Federal death row inmate Lisa Montgomery’s execution will take place on Jan. 12, a panel of three judges at the District of Columbia Circuit Court of Appeals ruled in a decision Friday evening. A lower court judge had vacated that execution date on Dec. 24 after Montgomery’s lawyers said they tested positive for coronavirus on their way to visit her in prison, CNN reported.

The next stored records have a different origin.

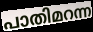
പാതിമറന്ന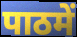
पाठमेंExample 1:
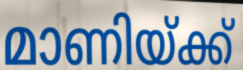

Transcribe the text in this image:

മാണിയ്ക്ക്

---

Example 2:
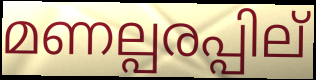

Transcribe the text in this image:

മണല്പരപ്പില്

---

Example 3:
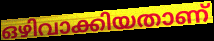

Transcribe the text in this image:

ഒഴിവാക്കിയതാണ്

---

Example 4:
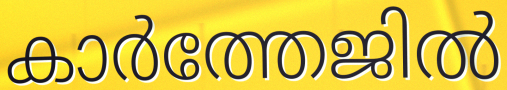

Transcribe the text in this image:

കാർത്തേജിൽ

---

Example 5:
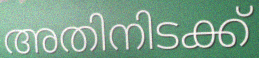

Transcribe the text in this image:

അതിനിടക്ക്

U.S. District Court Judge Randolph Moss unlawfully vacated Montgomery’s execution date, the appellate judges ruled, according to The Associated Press. Moss had even ruled that the Bureau of Prisons had to wait until Friday before rescheduling the execution, which the appeals court also disagreed with. (RELATED: ‘I Did Not Commit This Crime’: US Executes Man Who Beat, Sexually Abused 2-Year-Old Daughter)

“The federal government must be required to follow the law in setting any execution date, as the district court correctly held,” Meaghan VerGow, Montgomery’s attorney, said in a statement following the ruling Friday, CNN reported.

“The government should stop its relentless efforts to end her life,” VerGrow continued.

VerGow added that Montgomery’s legal team would formally ask the court to reconsider their reinstatement of the execution, according to CNN.

In 2004, Montgomery murdered Bobbie Jo Stinnett, a 23-year-old pregnant woman, by strangling her with a rope, according to The AP. Using a kitchen knife, she then cut the baby from Stinnett’s womb and tried to pass the child off as her own.

Her lawyers had argued that she has suffered from mental illness, according to The AP. They also argued that past trauma in Montgomery’s life contributed to Stinnett’s murder. (RELATED: Death Row Inmate Scheduled To Be Executed Days Before Inauguration Infected With Coronavirus)

“Given everything we know about Lisa Montgomery’s mental illness, her lifetime of horrific torture and trauma, and the many people in positions of authority who could have intervened to save her but never did, there can be no principled reason to carry out her execution,” VerGrow said, CNN reported.

A Dec. 18 New York Times editorial argued that Montgomery shouldn’t be executed due to her history of sexual assault, physical abuse and mental illness.

If executed, Montgomery would be the first female federal inmate to receive the death penalty in almost 70 years, according to BBC.